== EXERCISE ==
The records that follow must all be duplicated exactly.

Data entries

::::

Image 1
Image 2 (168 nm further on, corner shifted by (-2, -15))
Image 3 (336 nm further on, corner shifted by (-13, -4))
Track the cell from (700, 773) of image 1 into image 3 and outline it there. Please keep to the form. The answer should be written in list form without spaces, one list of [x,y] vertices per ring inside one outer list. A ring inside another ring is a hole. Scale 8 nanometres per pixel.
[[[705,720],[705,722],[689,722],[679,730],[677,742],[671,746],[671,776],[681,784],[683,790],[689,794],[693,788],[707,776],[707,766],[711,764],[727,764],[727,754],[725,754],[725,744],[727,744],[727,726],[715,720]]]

::::

== RESPONSE TO THE EXERCISE ==
Image 1
Image 2 (168 nm further on, corner shifted by (-2, -15))
Image 3 (336 nm further on, corner shifted by (-13, -4))
Track the cell from (700, 773) of image 1 into image 3 and outline it there. Please keep to the form. The answer should be written in list form without spaces, one list of [x,y] vertices per ring inside one outer list. A ring inside another ring is a hole. Scale 8 nanometres per pixel.
[[[705,720],[705,722],[689,722],[679,730],[677,742],[671,746],[671,776],[681,784],[683,790],[689,794],[693,788],[707,776],[707,766],[711,764],[727,764],[727,754],[725,754],[725,744],[727,744],[727,726],[715,720]]]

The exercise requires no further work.